But thanks be to God! For through what Christ has done, He has triumphed over us so that now wherever we go,
He uses us to tell others about the Lord and to spread the Gospel like a sweet perfume.
As far as God is concerned there is a sweet wholesome fragrance in our lives.
It is the fragrance of Christ within us, an aroma to both the saved and unsaved all around us.
(2 Corinthians 2:14-15 LB)

This is a bountiful year for the apple tree at the hedgerow. We spent precious hours under its fragrant bower this spring, celebrating the delicate scent of paper thin petals. Now the branches, heavy with yellow and rose dappled apples give us cause us to rejoice.

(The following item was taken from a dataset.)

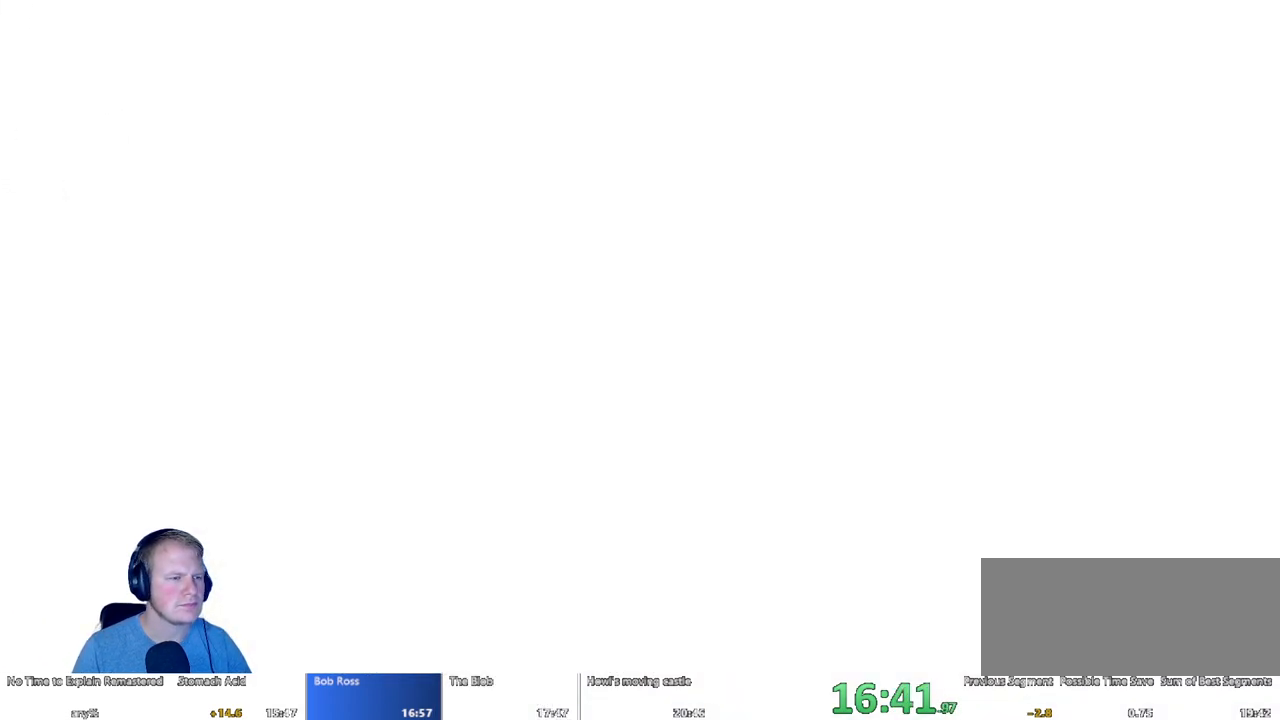
{"keys": ["d"], "mouse": [], "events": [[150, "d", "down"]]}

Up in the garden the Spanish onions, white and bulbous, are popping out of the ground and the globe basil in the herb bed next to the house is just beginning to flower. All of these ingredients will simmer together to make a pot with the most intoxicating aroma. Yes, it’s Tomato-Apple Chutney time! But before this wonderful concoction can be ladled into hot sterile canning jars, the apples must be peeled, sliced, and cored, the onions skinned and cut into quarters, and the tomatoes picked, blanched, and chopped.

We’ve been feasting on vine-ripened tomatoes ever since the middle of July. My husband planted two different varieties of cherry tomatoes this year–sweet 100’s and cupids–that ripened fast and furious. I’ve been oven-drying these sumptuous tidbits and popping them in freezer bags to enjoy later this winter.

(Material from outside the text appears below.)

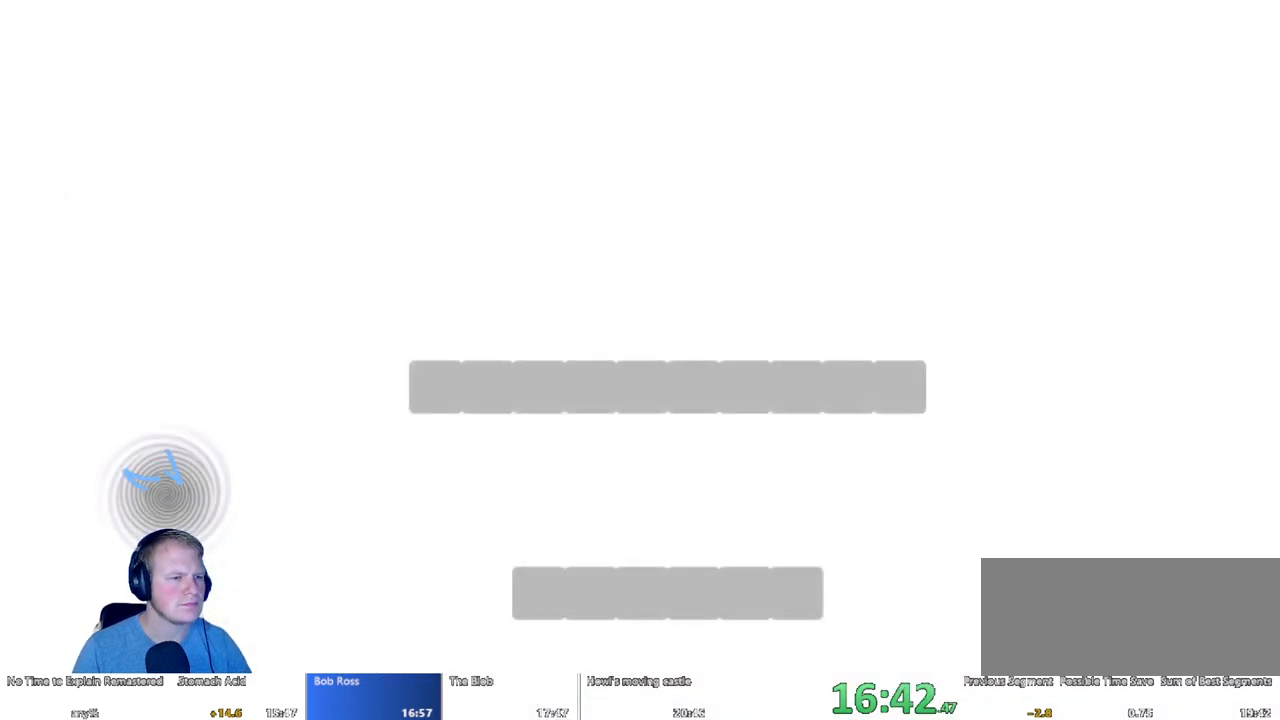
{"keys": ["d"], "mouse": [], "events": []}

The larger tomatoes–early girls, romas, and beefsteaks–ripened shortly, thereafter. We gathered at a leisurely pace (in mid-July), strolling up to the garden to pick a ripe tomato or two for tomato basil sandwiches or garden fresh salads. Then by mid-August, when the sun began to lose its strength, the garden took on a golden hue. The tomato crop matured and we were barely able to keep up with the bounty as we hauled bushel full after bushel full down to the house in our trusty old wagon. We mainly sliced those tomatoes into quarters, adding a dash of salt to freeze and process later.

This year’s abundant harvest is ample reward for my husband’s labor of love. He staked each of the 50 tomato plants with one pole of rebar, pounding it deep into the ground. This was just to gird up the tomato cages for the duration of the growing season. After weekly downpours and a few violent summer storms, they mostly stood straight and erect, heavily laden with fruit.

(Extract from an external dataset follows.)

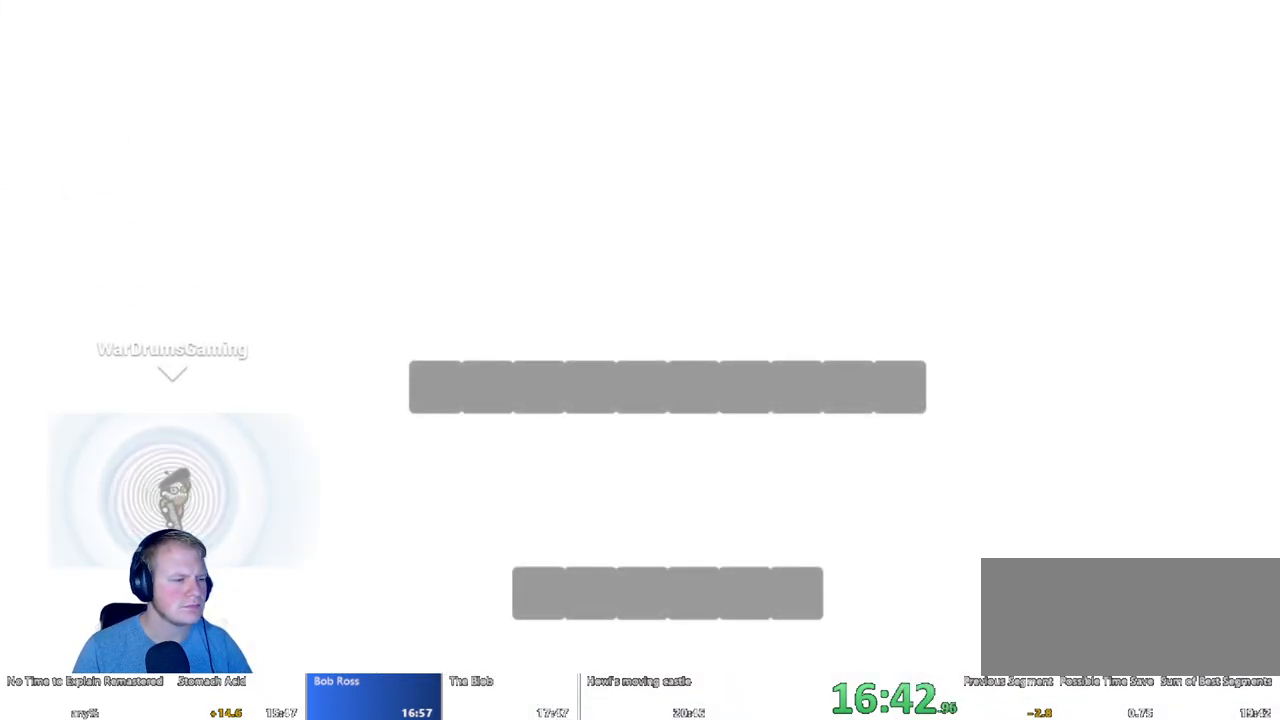
{"keys": ["d"], "mouse": [], "events": []}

If you’ve ever picked home-grown tomatoes you know how that one-of-a kind fragrance rubs off on you. The first tomatoes usually ripen in the hidden recesses of the plant, so as you part the leaves and pick the reddest juiciest ones, the spicy scent lingers on your green-stained fingers and shirt cuffs. We call this pungent odor “tomato perfume,” and it reminds me of another perfume I’ve been told that I possess – one that is produced under similar conditions.

Sometimes the little girls ask for a piece of my clothing to snuggle with at night – a cotton or flannel pajama top they call a “snuff.” Actually, almost any clothing item of mine will do as long as it has that special mommy perfume on it. Sometimes they’ll just bury their heads in my chest and breathe deeply of that nurturing, bonding fragrance, and they’ll say, “Oh, you smell so good.”

In many ways we mothers are just like those heavy laden tomatoes up in the garden, staked up by the Lord, deeply grounded in His word, supported by His sheltering arms through the downpours and storms of life, until we come forth in due season, releasing the fragrance of Christ.

Somehow in my mind’s eye tomato perfume and mommy perfume are interchangeably mixed this summer. As the tomatoes rub off on me, I rub off on my children – a smell I don’t want them to ever forget. When I invite them to go up to the garden with me to pick tomatoes, they groan, “Do we have to pick again?” “Yes,” I say. “We won’t have many moments like these left. Summer’s almost over and I want your company.” Soon they forget the hot sun and scratchy tomato leaves. We quickly fill a huge basket together, and then they’re off chasing other childish pursuits, like trying to catch the dog and hold him prisoner in the “Cucumber Haus.”

As the dog barks and dodges the grabbing hands, I laugh. Stooping over to fill yet another dress-full of tomatoes, I empty my harvest into a bushel full of memories–soon to be bottled in jars of golden hue, and I marvel at the intoxicating aroma–the unforgettable fragrance of the life-giver Himself.